Plants have a non-energy conserving bypass of the classical mitochondrial cytochrome c pathway, known as the alternative respiratory pathway (AP). This involves type II NAD(P)H dehydrogenases (NDs) on both sides of the mitochondrial inner membrane, ubiquinone, and the alternative oxidase (AOX). The AP components have been widely characterised from Arabidopsis, but little is known for monocot species. We have identified all the genes encoding components of the AP in rice and barley and found the key genes which respond to oxidative stress conditions. In both species, AOX is encoded by four genes; in rice OsAOX1a, 1c, 1d and 1e representing four clades, and in barley, HvAOX1a, 1c, 1d1 and 1d2, but no 1e. All three subfamilies of plant ND genes, NDA, NDB and NDC are present in both rice and barley, but there are fewer NDB genes compared to Arabidopsis. Cyanide treatment of both species, along with salt treatment of rice and drought treatment of barley led to enhanced expression of various AP components; there was a high level of co-expression of AOX1a and AOX1d, along with NDB3 during the stress treatments, reminiscent of the co-expression that has been well characterised in Arabidopsis for AtAOX1a and AtNDB2.
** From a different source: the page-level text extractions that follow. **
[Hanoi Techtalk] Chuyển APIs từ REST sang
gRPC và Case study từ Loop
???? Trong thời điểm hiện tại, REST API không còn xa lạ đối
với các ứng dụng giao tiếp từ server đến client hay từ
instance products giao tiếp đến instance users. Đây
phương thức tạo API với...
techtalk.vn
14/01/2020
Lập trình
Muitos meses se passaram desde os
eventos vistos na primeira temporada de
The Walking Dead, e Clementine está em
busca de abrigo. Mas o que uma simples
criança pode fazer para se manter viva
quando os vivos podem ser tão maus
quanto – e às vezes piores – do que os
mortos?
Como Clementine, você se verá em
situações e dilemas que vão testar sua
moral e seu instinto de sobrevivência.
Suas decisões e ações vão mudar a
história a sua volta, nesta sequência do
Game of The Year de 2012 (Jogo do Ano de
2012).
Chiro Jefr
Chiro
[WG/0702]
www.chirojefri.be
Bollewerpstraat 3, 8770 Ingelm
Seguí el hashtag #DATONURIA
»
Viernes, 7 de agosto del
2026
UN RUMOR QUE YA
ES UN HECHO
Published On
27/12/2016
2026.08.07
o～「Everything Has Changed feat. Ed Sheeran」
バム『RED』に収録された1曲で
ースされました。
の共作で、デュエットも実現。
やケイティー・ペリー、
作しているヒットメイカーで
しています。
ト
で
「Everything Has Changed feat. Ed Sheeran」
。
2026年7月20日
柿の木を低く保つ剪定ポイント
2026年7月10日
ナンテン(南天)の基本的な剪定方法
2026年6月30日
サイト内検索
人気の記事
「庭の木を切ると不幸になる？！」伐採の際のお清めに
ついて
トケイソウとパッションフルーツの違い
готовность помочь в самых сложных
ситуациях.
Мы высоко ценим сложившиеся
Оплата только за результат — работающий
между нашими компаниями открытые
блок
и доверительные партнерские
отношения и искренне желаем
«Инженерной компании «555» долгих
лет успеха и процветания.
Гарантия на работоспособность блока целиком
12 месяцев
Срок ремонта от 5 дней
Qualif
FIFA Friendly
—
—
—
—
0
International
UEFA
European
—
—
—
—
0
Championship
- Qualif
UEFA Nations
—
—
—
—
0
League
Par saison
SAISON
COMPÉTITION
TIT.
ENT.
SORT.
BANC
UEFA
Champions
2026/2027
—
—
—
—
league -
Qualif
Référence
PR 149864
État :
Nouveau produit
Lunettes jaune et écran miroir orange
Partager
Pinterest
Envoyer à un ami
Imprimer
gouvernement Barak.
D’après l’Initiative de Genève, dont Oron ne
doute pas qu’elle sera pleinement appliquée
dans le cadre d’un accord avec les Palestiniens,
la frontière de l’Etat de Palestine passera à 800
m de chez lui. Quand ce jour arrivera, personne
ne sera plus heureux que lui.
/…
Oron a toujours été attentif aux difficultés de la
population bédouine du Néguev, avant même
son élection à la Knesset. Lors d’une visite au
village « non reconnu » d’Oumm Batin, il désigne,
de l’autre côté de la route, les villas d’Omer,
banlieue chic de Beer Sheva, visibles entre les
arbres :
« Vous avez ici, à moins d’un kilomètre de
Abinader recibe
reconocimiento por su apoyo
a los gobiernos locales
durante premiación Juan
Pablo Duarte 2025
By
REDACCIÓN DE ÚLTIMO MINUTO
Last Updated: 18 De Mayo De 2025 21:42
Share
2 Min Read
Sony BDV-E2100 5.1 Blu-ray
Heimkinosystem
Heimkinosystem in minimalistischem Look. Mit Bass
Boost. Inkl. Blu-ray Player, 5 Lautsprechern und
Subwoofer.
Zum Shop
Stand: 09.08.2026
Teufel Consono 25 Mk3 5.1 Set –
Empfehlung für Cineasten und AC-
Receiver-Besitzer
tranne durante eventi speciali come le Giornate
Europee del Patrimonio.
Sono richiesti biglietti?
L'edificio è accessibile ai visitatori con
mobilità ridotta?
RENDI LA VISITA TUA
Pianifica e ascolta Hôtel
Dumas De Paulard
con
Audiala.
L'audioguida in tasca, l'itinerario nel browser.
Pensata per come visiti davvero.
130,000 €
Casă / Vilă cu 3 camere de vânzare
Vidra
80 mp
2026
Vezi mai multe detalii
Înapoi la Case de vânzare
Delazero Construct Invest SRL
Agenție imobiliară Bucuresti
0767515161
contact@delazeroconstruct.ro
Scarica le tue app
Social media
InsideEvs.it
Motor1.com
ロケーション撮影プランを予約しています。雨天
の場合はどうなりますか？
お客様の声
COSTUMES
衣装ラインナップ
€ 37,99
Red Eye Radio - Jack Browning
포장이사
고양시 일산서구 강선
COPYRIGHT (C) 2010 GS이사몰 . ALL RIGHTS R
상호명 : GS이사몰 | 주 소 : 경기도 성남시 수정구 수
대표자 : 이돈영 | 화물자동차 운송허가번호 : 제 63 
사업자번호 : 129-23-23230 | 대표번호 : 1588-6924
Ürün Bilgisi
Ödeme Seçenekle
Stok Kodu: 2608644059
Genomic structure and expression of alternative oxidase genes in legumes: Legume Alternative Oxidase

Mitochondria isolated from chickpea (Cicer arietinum) possess substantial alternative oxidase (AOX) activity, even in non-stressed plants, and one or two AOX protein bands were detected immunologically, depending on the organ. Four different AOX isoforms were identified in the chickpea genome: CaAOX1 and CaAOX2A, B and D. CaAOX2A was the most highly expressed form and was strongly expressed in photosynthetic tissues, whereas CaAOX2D was found in all organs examined. These results are very similar to those of previous studies with soybean and siratro. Searches of available databases showed that this pattern of AOX genes and their expression was common to at least 16 different legume species. The evolution of the legume AOX gene family is discussed, as is the in vivo impact of an inherently high AOX capacity in legumes on growth and responses to environmental stresses.